Certain direct and indirect general and administrative costs incurred by
CPS and COP were paid for by Columbus and reimbursed by CPS and COP. The
following table sets forth reimbursements (included with operating and
management services revenue) received for each period from COP.
G & A
Allocated
Year Ended November 30, 1996 $ 5,000
Year Ended November 30, 1995 11,000
Year Ended November 30, 1994 22,000
Reimbursement is made by Resources to Columbus for services provided by
Columbus officers and employees for managing Resources and reduces general and
administrative expense. This reimbursement totaled $296,000 for fiscal 1996 and
$213,000 for the nine months in 1995 following the divestiture of Resources.
(8) CAPITAL STOCK
Columbus has several stock option plans with outstanding options. Under the
1985 Plan, options for 73,431 shares were exercisable at November 30, 1996. No
additional options may be granted under the 1985 Plan. At November 30, 1995,
87,360 shares were exercisable.
Under the 1995 Plan, as of November 30, 1996, 141,044 option shares
remained available for granting, and options for 180,434 shares were
exercisable. At November 30, 1995, 220,185 shares were available for granting,
and options for 166,830 shares were exercisable.

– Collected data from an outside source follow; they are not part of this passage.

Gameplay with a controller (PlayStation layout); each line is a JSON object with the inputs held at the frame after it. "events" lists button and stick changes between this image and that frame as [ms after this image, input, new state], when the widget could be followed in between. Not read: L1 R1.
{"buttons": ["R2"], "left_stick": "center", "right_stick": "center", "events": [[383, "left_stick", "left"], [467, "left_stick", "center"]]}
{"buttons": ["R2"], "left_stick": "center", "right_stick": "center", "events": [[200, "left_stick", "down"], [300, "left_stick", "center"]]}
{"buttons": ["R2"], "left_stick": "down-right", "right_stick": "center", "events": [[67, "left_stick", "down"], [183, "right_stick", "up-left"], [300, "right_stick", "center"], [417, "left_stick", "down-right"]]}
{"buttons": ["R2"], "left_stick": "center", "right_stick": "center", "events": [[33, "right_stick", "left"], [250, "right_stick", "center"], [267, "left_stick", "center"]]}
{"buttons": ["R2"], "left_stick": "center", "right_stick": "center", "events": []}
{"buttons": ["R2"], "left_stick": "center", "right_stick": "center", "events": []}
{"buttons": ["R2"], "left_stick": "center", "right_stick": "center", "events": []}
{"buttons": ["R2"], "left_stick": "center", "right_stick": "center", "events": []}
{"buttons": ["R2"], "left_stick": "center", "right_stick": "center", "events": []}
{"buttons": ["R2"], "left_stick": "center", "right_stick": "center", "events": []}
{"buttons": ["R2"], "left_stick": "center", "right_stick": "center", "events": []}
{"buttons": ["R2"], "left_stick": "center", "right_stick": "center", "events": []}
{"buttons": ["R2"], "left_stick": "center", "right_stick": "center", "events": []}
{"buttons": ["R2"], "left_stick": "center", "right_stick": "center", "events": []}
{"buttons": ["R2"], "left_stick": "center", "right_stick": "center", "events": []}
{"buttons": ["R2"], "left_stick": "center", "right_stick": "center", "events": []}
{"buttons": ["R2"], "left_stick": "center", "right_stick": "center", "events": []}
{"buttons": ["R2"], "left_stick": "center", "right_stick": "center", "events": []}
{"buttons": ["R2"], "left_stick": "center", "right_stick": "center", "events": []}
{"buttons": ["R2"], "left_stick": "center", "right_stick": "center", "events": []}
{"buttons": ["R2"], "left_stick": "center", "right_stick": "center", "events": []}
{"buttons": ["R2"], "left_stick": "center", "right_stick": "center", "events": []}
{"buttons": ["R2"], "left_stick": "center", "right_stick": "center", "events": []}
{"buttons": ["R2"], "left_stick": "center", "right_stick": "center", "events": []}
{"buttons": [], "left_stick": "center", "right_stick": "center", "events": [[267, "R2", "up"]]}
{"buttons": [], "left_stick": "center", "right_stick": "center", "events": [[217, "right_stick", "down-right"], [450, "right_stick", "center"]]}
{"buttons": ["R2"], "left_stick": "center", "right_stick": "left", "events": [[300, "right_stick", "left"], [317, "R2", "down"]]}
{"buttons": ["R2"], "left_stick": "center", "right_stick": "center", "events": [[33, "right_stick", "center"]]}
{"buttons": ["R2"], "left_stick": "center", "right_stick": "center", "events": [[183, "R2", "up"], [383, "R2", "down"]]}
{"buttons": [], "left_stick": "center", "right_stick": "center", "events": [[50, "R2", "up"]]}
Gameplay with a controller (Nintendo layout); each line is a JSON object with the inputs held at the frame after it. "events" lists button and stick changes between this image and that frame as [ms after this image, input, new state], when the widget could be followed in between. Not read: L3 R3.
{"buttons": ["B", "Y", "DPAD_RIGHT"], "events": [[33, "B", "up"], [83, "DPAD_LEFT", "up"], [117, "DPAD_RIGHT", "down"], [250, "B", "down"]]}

The Board of Directors has granted nonqualified stock options of which
there were 92,196 exercisable at November 30, 1996 and 5,296 shares were
exercisable at November 30, 1995.
64
<PAGE>
COLUMBUS ENERGY CORP.
NOTES TO THE CONSOLIDATED FINANCIAL STATEMENTS - (continued)
Options are granted at 100% of fair market value on date of grant. The
following table represents a summary of stock option transactions for the three
years ended November 30, 1996:
Shares Option Price
Balance, November 30, 1993 180,018 $ 3.72 to $ 8.42
Granted 202,829 8.26 to 8.47
Exercised (39,924) 4.13 to 7.70
Expired (5,897) 4.86 to 8.26
--------
Balance, November 30, 1994 337,026 3.72 to 8.47
Granted 181,965 6.44 to 7.94
Exercised (40,227) 3.72 to 5.89
Expired, exchanged or
surrendered (196,745) 5.89 to 8.47
--------
Balance, November 30, 1995 282,019 4.34 to 8.47
Granted 245,800 5.25 to 10.63
Exercised (161,433) 4.34 to 8.30
Expired or exchanged (10,603) 6.44 to 8.30
--------
Balance, November 30, 1996 355,783 4.85 to 10.63
========
As of August 1, 1995, the Board of Directors authorized an exchange of new
stock option grants at the closing price ($6.625) on that date which equaled 80%
of all previously granted stock options. These could be surrendered at the
election of the holder provided that the holder previously had his monthly
salary reduced as a part of the downsizing and administrative cost reduction
program. Share options in the amount of 170,521 granted at prices from $5.87 to
$8.47 were canceled and 66,015 share options were reissued as of August 1, 1995
and 70,400 non-statutory share options were reissued on February 5, 1996 at the
fair market value of the Company shares on that date.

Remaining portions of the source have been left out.